Instructions for the task | How many lines of the listing below contain the word "habe"? Reply with the number alone.

Recorded information |
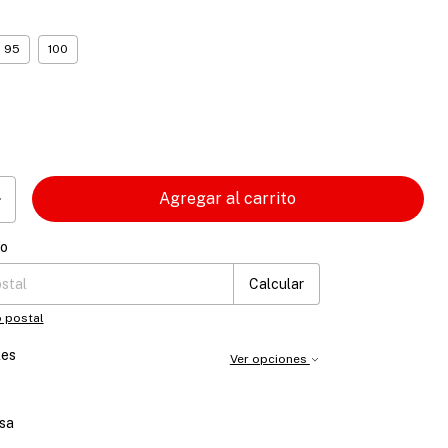
95
100
ío
 CP:
Cambiar CP
Calcular
 postal
les
Ver opciones
sa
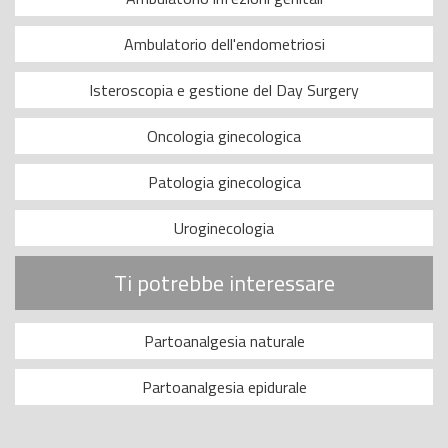
Ambulatorio dell'endometriosi
Isteroscopia e gestione del Day Surgery
Oncologia ginecologica
Patologia ginecologica
Uroginecologia
Ti potrebbe interessare
Partoanalgesia naturale
Partoanalgesia epidurale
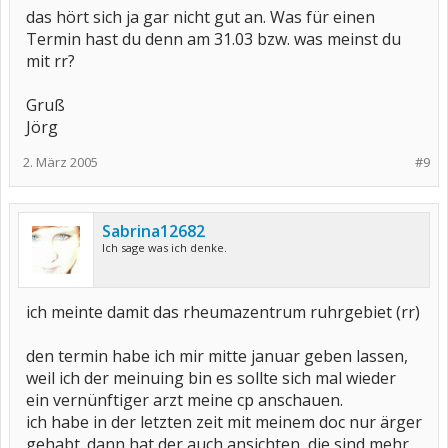
das hört sich ja gar nicht gut an. Was für einen
Termin hast du denn am 31.03 bzw. was meinst du
mit rr?
Gruß
Jörg
2. März 2005
#9
Sabrina12682
Ich sage was ich denke.
ich meinte damit das rheumazentrum ruhrgebiet (rr)
den termin habe ich mir mitte januar geben lassen,
weil ich der meinuing bin es sollte sich mal wieder
ein vernünftiger arzt meine cp anschauen.
ich habe in der letzten zeit mit meinem doc nur ärger
gehabt. dann hat der auch ansichten, die sind mehr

Completed exercise | 2